_MATERIALS PROVIDED:_
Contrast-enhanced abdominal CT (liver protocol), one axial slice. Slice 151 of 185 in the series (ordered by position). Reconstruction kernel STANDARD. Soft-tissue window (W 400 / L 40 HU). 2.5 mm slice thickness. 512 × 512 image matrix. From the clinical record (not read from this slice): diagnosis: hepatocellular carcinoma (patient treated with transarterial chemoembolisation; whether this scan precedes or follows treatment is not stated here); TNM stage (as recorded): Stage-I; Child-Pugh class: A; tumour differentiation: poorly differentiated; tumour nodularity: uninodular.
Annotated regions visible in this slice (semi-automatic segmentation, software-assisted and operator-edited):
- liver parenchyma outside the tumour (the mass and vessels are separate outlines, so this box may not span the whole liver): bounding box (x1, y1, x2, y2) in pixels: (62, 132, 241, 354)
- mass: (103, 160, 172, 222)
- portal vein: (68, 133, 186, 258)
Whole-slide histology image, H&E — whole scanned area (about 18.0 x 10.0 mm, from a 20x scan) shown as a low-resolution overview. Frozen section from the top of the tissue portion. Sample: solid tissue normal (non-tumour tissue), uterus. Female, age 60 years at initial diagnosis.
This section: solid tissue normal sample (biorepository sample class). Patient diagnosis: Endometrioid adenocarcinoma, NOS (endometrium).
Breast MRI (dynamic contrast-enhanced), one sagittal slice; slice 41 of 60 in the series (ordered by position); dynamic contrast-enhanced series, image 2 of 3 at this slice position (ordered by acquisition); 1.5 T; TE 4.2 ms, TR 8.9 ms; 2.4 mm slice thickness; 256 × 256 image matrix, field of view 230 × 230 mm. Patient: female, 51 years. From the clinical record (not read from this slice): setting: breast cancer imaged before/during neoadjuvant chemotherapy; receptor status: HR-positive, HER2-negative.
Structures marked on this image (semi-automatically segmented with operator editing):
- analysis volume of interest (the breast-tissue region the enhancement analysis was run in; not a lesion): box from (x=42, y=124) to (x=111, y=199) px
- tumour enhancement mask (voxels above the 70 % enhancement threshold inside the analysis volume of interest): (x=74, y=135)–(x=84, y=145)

_WORK ORDER:_
Write out, from the lines above, only those from the line with "Whole-slide histology image, H&E" to the line with "This section: solid", exactly as given, including the first and the last.

_EXERCISE SOLUTION:_
Whole-slide histology image, H&E — whole scanned area (about 18.0 x 10.0 mm, from a 20x scan) shown as a low-resolution overview. Frozen section from the top of the tissue portion. Sample: solid tissue normal (non-tumour tissue), uterus. Female, age 60 years at initial diagnosis.
This section: solid tissue normal sample (biorepository sample class). Patient diagnosis: Endometrioid adenocarcinoma, NOS (endometrium).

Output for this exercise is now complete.